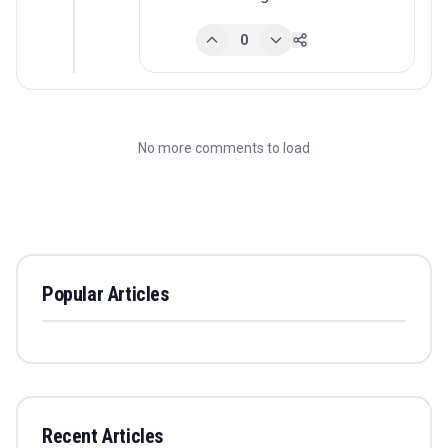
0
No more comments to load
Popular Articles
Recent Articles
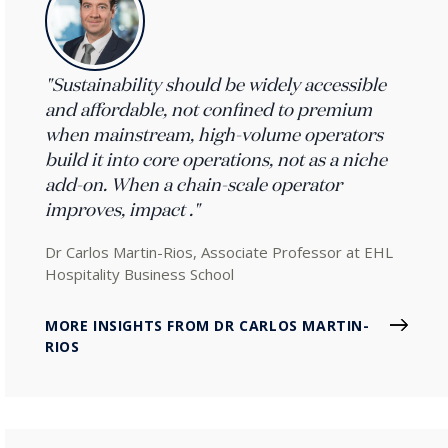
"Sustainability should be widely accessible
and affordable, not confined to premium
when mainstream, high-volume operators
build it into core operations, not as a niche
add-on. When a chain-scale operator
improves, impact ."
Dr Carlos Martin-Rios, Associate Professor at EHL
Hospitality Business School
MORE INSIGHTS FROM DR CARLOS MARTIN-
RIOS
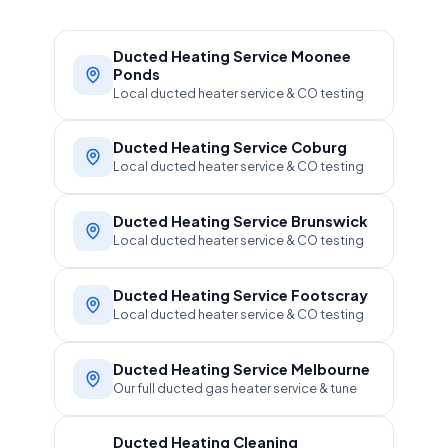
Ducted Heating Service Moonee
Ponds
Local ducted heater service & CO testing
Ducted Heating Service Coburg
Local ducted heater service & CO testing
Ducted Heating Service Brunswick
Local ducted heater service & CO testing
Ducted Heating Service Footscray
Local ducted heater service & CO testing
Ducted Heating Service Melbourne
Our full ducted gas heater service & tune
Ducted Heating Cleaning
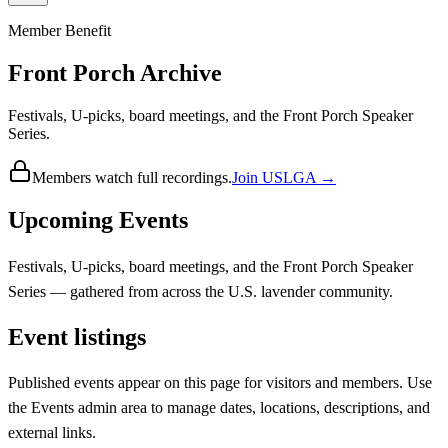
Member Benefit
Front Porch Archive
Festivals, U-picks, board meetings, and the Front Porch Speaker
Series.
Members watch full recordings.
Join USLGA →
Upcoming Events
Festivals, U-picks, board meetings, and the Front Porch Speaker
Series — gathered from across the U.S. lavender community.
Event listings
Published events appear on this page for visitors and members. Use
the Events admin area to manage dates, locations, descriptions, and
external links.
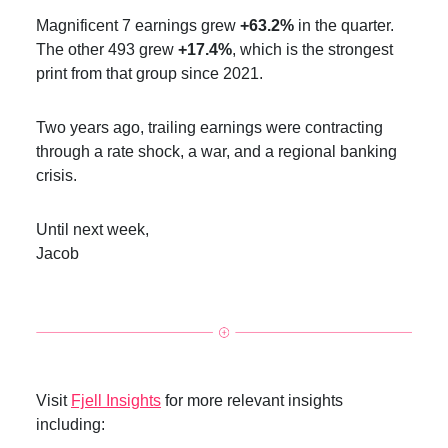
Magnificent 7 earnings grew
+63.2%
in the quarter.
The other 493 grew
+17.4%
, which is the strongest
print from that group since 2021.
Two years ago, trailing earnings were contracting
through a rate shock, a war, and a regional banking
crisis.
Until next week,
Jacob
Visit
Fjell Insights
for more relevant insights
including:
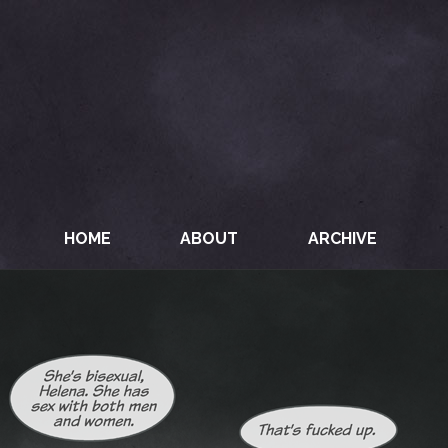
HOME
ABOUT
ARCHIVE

* HOW TO COMPLETE THIS TASK *
When a line of the material holds "Series", count it once, and then give the final number alone.

* WORKED SOLUTION *
2